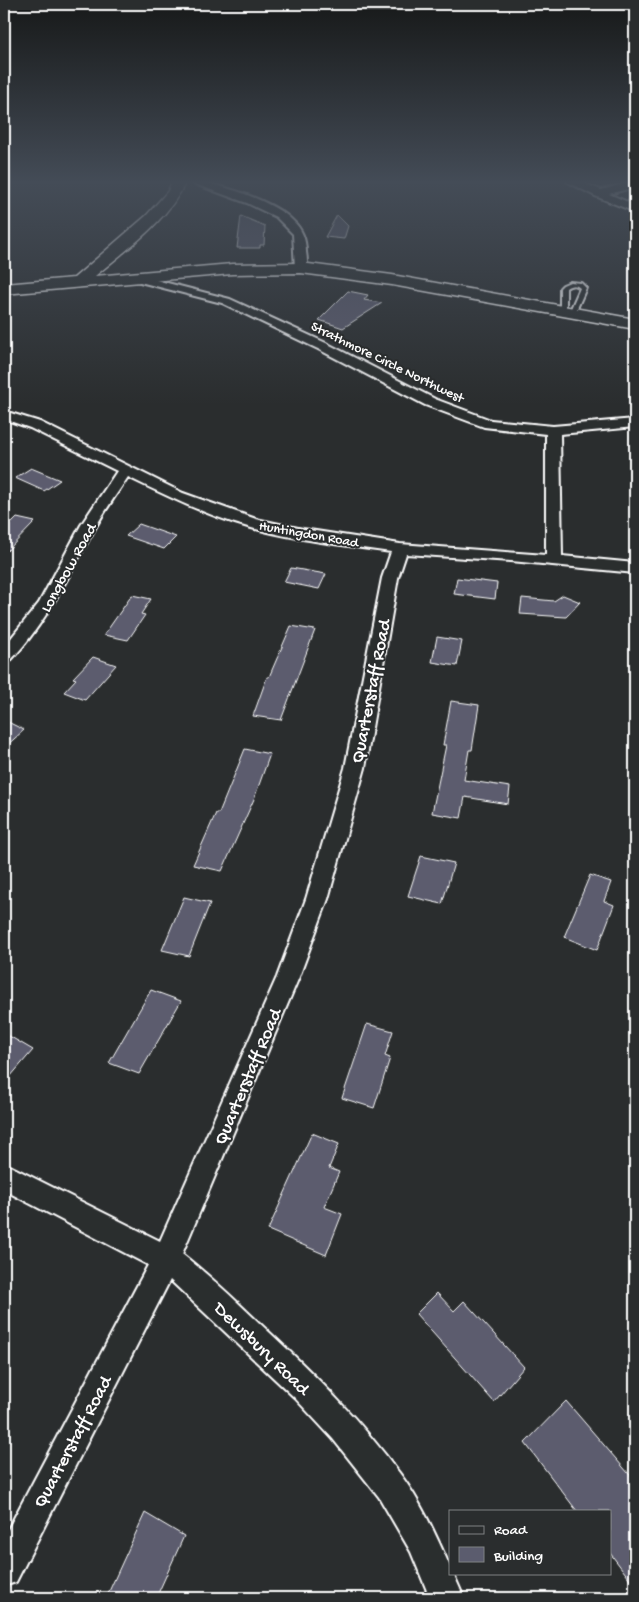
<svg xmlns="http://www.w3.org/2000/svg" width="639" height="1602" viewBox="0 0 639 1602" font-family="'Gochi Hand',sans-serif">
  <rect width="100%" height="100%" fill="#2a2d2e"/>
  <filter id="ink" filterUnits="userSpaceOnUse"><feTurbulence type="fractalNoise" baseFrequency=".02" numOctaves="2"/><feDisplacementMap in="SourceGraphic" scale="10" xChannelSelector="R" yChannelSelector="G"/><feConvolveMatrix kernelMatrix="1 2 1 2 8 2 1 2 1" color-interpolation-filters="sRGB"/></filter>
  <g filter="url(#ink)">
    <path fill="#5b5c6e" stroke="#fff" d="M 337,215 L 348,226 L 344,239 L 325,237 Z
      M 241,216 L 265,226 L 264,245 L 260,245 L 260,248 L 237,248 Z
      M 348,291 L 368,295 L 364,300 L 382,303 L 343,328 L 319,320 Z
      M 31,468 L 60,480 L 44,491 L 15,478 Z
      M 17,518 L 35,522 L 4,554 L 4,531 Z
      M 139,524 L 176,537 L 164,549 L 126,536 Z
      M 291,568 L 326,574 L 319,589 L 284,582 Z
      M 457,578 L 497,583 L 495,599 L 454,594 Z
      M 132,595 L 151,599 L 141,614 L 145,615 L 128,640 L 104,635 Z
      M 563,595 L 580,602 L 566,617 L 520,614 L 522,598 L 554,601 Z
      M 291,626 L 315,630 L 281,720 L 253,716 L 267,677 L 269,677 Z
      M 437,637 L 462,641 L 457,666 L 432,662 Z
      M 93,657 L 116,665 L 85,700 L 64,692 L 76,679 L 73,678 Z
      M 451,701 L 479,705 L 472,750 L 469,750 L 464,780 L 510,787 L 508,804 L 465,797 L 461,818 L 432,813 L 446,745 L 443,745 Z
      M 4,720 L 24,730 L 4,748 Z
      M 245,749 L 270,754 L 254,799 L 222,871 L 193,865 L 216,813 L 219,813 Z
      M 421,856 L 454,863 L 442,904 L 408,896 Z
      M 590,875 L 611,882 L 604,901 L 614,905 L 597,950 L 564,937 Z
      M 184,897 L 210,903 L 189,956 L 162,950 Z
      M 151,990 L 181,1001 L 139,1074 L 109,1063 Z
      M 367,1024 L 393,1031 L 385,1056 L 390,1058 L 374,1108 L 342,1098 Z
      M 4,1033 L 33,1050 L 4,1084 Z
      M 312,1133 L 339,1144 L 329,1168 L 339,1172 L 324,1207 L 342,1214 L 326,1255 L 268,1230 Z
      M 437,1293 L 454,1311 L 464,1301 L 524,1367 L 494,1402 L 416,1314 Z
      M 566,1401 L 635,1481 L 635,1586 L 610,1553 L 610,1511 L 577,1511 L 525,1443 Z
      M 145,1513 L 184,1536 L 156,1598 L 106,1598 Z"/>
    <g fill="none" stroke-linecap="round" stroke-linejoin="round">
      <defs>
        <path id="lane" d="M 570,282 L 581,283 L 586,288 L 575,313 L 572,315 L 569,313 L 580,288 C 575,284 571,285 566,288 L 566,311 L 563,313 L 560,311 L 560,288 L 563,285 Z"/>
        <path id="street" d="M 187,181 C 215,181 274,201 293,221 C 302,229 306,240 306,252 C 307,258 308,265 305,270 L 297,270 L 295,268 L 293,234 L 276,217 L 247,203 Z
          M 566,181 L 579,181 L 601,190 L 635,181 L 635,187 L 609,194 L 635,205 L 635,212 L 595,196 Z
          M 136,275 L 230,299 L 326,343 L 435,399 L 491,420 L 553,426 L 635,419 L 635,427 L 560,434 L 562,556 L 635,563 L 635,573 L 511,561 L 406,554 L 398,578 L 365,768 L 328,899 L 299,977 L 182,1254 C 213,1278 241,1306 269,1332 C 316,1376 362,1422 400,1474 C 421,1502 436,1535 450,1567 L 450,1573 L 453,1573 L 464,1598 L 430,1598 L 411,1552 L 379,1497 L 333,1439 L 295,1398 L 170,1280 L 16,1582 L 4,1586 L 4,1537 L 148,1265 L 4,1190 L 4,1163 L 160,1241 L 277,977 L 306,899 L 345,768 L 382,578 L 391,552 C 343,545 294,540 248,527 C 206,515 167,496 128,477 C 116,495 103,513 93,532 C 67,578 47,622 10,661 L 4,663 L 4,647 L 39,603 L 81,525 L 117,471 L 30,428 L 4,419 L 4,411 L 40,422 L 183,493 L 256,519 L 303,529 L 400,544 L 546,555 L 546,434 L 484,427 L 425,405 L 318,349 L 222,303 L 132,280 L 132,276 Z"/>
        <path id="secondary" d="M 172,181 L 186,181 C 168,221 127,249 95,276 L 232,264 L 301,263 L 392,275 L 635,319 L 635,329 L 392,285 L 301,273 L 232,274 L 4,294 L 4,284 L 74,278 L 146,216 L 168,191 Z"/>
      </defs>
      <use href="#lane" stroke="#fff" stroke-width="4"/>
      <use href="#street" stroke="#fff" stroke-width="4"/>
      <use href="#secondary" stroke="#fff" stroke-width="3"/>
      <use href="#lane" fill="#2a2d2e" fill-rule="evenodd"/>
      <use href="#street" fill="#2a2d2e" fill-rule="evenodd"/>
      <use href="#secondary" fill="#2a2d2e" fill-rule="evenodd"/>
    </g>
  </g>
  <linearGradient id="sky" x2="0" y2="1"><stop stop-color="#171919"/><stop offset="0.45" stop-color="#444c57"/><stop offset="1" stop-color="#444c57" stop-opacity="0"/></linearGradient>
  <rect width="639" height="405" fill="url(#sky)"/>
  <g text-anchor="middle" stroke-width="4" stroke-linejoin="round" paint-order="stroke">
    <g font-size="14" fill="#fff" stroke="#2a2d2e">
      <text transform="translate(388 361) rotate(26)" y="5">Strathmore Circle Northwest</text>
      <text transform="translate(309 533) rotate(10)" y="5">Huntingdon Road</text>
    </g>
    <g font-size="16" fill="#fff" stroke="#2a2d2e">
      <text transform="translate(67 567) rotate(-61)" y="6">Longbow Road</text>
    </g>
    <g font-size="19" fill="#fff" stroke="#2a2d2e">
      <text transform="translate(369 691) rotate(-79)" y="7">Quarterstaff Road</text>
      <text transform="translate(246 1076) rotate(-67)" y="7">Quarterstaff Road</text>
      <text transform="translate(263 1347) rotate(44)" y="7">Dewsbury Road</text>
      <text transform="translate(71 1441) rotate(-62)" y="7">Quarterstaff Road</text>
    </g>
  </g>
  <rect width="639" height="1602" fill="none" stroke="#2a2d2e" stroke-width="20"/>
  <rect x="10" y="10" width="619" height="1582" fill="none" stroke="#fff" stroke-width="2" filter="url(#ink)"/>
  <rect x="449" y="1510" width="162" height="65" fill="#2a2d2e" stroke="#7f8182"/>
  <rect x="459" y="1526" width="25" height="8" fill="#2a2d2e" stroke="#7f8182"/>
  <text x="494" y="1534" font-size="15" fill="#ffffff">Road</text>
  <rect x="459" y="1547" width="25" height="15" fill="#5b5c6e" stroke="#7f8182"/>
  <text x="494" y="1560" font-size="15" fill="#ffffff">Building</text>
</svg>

::::

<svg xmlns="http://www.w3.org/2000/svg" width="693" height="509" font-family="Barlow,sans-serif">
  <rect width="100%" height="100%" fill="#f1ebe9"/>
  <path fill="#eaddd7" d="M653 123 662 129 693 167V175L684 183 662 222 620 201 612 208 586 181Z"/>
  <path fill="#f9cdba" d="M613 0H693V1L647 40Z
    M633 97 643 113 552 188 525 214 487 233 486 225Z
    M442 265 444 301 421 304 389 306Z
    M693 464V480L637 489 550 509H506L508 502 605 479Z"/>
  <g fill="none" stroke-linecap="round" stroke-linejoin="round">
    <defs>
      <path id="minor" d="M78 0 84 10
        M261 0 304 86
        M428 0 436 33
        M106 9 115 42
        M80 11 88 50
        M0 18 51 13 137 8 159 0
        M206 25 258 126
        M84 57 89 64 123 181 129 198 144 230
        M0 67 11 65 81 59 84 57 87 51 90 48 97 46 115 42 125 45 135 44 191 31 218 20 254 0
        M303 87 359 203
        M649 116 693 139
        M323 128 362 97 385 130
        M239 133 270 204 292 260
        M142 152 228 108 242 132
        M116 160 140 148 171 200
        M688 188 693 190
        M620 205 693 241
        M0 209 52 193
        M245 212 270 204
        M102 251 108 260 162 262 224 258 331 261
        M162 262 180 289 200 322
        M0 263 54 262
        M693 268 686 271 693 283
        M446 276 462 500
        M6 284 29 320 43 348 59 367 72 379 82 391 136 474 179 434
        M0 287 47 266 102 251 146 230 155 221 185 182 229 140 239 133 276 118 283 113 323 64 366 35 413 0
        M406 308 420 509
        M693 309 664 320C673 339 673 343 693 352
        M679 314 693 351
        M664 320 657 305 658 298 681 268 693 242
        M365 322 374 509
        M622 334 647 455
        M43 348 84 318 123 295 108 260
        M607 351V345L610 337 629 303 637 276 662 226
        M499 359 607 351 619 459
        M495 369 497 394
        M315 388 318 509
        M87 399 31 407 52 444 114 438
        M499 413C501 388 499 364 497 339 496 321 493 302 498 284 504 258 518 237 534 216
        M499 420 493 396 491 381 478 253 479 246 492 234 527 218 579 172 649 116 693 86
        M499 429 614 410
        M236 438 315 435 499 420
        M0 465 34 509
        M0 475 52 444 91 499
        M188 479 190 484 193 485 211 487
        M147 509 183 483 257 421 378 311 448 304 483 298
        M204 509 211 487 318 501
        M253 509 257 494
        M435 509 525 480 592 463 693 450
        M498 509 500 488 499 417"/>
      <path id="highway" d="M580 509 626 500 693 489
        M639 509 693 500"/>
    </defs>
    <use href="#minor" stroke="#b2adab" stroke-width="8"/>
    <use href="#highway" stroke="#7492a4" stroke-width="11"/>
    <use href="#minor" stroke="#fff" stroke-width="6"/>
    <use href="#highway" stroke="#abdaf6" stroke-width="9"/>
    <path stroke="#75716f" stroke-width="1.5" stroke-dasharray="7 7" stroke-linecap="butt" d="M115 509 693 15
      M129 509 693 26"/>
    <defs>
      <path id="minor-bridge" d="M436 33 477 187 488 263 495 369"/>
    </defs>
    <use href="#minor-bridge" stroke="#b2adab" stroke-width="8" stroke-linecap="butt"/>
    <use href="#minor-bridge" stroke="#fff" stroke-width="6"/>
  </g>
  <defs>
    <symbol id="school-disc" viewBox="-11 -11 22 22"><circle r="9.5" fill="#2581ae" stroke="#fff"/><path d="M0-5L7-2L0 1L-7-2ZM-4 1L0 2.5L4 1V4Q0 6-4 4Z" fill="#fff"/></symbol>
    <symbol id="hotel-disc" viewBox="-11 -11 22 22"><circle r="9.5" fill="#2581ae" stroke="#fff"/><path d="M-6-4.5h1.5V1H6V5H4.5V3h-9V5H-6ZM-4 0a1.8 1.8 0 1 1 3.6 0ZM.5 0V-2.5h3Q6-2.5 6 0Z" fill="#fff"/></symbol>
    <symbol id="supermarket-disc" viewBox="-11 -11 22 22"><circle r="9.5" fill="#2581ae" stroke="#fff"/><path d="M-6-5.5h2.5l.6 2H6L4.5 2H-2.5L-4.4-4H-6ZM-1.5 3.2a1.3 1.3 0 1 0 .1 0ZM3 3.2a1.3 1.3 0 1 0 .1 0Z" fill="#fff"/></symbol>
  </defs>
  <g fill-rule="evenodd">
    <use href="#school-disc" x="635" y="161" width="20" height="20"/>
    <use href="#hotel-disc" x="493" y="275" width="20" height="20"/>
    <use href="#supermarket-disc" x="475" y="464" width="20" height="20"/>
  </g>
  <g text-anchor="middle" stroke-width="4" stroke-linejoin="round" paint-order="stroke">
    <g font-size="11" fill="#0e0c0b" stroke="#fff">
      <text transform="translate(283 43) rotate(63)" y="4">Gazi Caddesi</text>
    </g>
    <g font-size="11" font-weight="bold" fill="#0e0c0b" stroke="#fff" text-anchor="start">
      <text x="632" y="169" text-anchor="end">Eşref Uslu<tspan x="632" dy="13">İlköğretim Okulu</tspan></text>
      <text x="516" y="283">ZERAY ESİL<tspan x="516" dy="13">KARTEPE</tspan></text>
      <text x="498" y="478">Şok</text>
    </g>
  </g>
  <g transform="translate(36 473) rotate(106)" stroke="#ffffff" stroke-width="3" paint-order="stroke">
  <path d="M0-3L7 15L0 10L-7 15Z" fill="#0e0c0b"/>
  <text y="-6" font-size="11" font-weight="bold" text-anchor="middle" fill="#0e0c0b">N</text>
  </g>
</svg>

::::

▶ [TASK STATEMENT]: Every line above that carries the string "butt" should be copied.

▶ [TASK OUTPUT]:
    <path stroke="#75716f" stroke-width="1.5" stroke-dasharray="7 7" stroke-linecap="butt" d="M115 509 693 15
    <use href="#minor-bridge" stroke="#b2adab" stroke-width="8" stroke-linecap="butt"/>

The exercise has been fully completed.